Depressing the button again, closing the lightweight silver orb, its wings sprang to attention and began their manic flutter, seeming desperate to begin the journey. Stepping onto the metallic grid of the dock, he heaved this Hermetic device into the cloudless sky beyond, winds tugging at his clothes and hair, Old Earth sprawling below: a muddied, otherwise nondescript wasteland, save the bleached carapaces of long-dead beasts, legs curled in, tilting imperceptibly in the dry breeze.
Kaizen reached into his pocket and extracted another Hermetic device, this linked to the Taliko castle itself. He depressed its shell and addressed it to the only name he knew her to be registered under anymore: “Audio Swan.” He spoke into the flickering light of the recorder. “I saw you, and I know you – you saw me, and–” Why could he speak so much more easily to a threatening monarch than to a felonious peasant girl? “–and I just wanted to make sure that you’re all right.” Suddenly all the more unsure of himself, he added, “It’s me. Uh. The duke. Kaizen.”
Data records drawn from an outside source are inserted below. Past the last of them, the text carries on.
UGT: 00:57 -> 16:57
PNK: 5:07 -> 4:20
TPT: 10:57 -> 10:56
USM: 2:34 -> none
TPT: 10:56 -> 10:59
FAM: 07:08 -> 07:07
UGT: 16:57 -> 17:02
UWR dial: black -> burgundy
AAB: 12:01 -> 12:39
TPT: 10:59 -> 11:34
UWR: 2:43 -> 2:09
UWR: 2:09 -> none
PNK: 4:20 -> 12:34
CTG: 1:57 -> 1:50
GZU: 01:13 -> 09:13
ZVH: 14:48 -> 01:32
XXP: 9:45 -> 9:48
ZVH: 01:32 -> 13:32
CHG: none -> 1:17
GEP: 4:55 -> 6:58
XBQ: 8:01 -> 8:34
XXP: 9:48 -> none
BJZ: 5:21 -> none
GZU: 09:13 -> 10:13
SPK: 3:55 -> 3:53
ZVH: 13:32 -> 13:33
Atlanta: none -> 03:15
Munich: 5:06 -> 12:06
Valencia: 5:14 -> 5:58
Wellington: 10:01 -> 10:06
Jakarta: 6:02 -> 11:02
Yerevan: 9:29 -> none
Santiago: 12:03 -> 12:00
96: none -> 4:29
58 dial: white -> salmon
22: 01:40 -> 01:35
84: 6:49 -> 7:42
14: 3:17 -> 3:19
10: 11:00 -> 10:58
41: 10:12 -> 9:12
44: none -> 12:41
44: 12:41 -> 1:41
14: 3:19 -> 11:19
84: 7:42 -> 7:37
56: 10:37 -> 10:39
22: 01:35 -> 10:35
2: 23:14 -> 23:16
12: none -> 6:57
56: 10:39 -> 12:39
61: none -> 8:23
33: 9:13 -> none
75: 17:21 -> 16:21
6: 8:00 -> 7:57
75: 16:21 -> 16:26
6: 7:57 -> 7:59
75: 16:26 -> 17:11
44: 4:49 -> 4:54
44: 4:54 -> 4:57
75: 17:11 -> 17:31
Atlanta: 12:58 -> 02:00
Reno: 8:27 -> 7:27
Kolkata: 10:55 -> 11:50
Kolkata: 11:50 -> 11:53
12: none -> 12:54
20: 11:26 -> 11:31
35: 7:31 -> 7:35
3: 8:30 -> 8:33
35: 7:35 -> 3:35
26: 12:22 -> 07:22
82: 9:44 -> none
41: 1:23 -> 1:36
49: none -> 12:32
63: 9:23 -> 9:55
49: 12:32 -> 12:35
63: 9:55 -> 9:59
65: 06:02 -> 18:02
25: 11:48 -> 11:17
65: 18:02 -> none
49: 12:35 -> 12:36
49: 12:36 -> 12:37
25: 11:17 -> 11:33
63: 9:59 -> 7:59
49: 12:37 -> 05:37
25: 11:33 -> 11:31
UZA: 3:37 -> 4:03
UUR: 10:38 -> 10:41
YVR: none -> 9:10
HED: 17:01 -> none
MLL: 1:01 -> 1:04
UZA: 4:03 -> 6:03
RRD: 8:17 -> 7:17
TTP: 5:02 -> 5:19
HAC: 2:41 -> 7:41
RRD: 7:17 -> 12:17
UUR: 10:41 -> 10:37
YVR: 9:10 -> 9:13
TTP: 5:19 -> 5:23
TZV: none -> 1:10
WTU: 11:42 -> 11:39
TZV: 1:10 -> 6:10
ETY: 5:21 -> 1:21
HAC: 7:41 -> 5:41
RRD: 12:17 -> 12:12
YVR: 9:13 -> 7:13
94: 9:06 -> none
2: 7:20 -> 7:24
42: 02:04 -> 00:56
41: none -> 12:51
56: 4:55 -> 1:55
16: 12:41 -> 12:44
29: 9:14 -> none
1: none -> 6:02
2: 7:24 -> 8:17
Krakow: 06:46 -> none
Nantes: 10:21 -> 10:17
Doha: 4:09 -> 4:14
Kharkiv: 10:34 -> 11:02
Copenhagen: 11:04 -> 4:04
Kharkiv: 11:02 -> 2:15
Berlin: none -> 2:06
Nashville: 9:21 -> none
He could no longer see the potbelly airship, but maybe it was that black grain on the horizon. Regardless, he depressed the button again, sealing the device, and its wings sprang to attention, fluttering madly. Kaizen released this one with as much tenderness as if it was a living dove, eyes following the silver wink of its veneer until the tiny messenger disappeared into the distance.